━━━ Exercise material

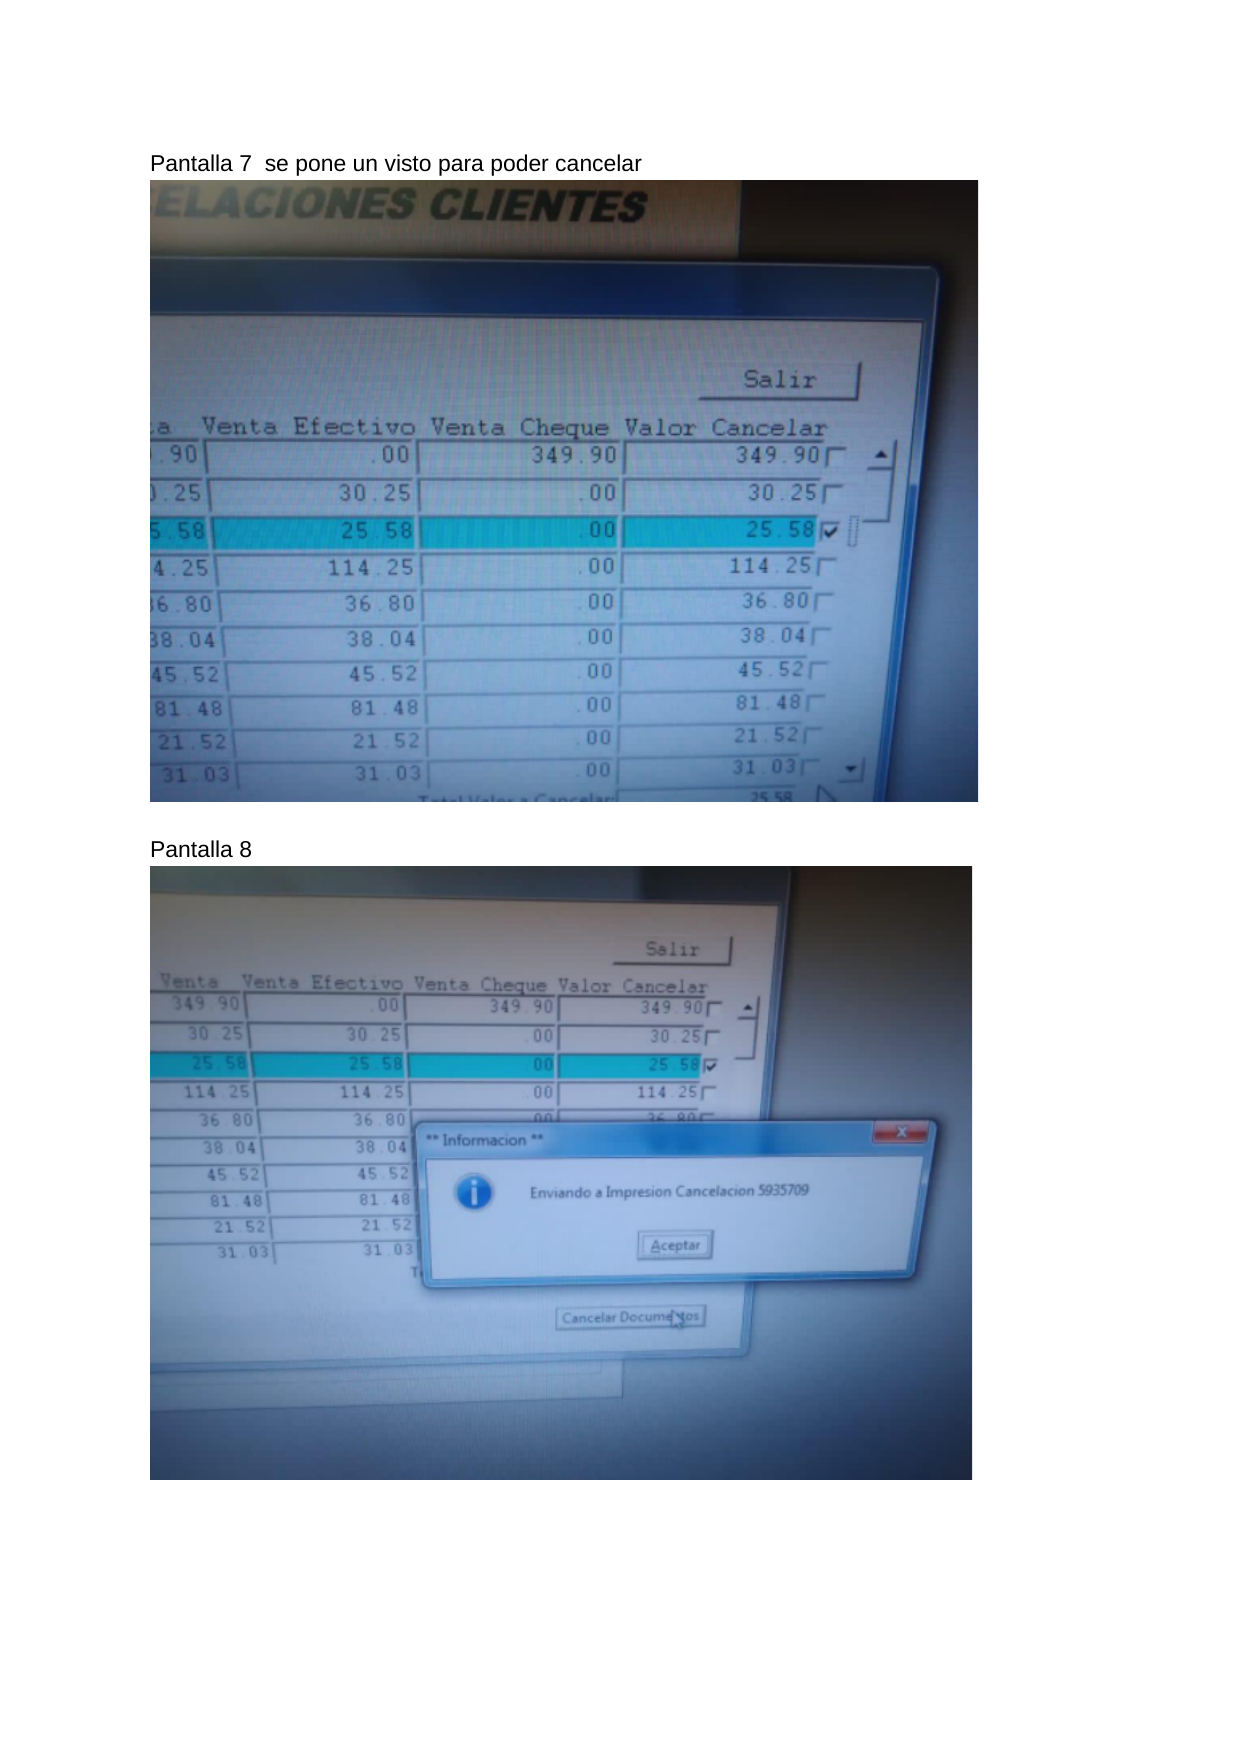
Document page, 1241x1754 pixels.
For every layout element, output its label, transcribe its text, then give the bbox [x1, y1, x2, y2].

picture [191, 536, 201, 542]
text Pantalla 8 [150, 836, 1090, 862]
text Pantalla 7 se pone un visto para poder cancelar [150, 150, 1090, 176]
picture [156, 537, 168, 543]
picture [150, 866, 973, 1480]
picture [150, 180, 979, 802]
picture [176, 527, 189, 536]
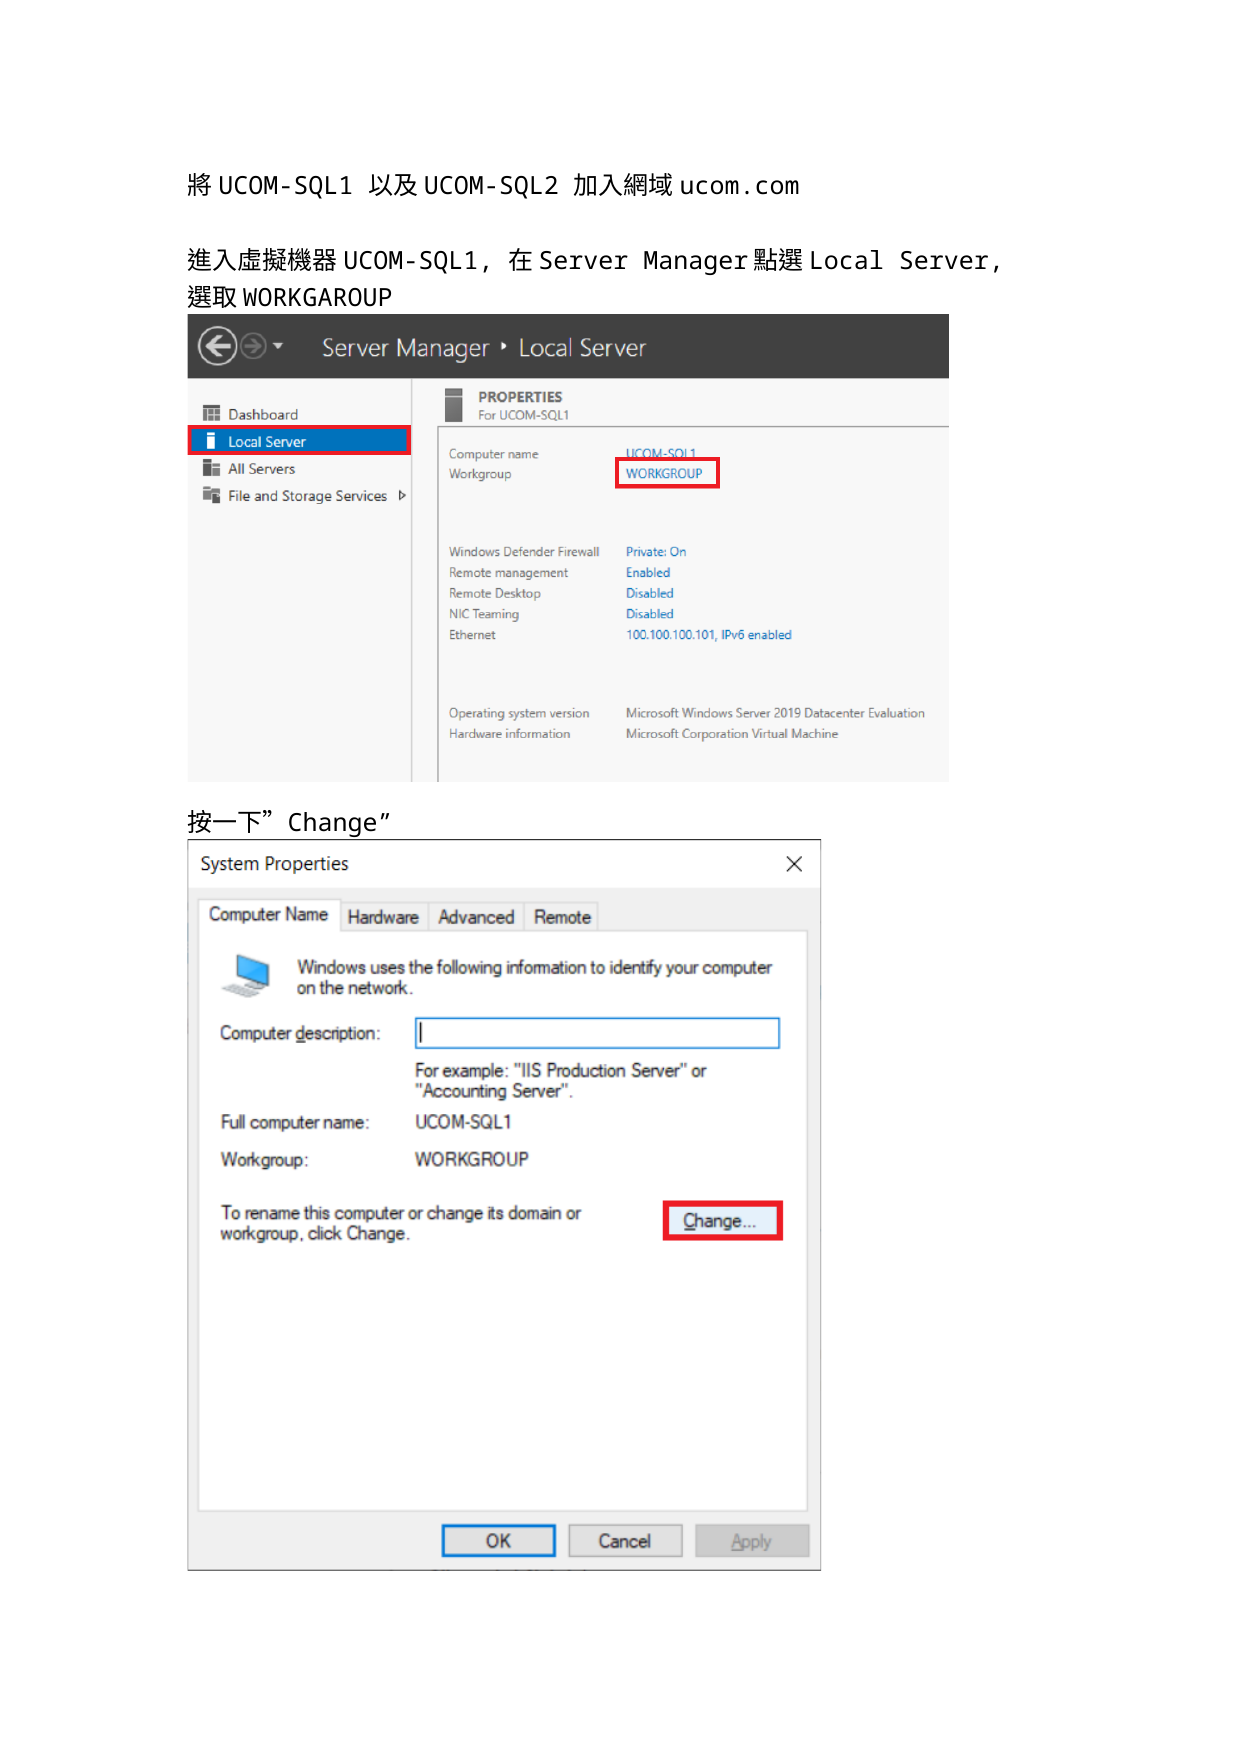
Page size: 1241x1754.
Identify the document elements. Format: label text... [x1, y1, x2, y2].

picture [187, 314, 949, 782]
text 將 UCOM-SQL1 以及 UCOM-SQL2 加入網域 ucom.com [187, 164, 1053, 202]
text 進入虛擬機器 UCOM-SQL1, 在Server Manager點選 Local Server, 選取WORKGAROUP [187, 239, 1053, 314]
text 按一下”Change” [187, 802, 1053, 839]
picture [187, 839, 822, 1571]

━━━━━━

Your instructions =
Look above for the line with "Page size: 1241x1754.", then copy it and each later line exactly, stopping at the last line of the records.

Task output =
Page size: 1241x1754.
Identify the document elements. Format: label text... [x1, y1, x2, y2].

picture [187, 314, 949, 782]
text 將 UCOM-SQL1 以及 UCOM-SQL2 加入網域 ucom.com [187, 164, 1053, 202]
text 進入虛擬機器 UCOM-SQL1, 在Server Manager點選 Local Server, 選取WORKGAROUP [187, 239, 1053, 314]
text 按一下”Change” [187, 802, 1053, 839]
picture [187, 839, 822, 1571]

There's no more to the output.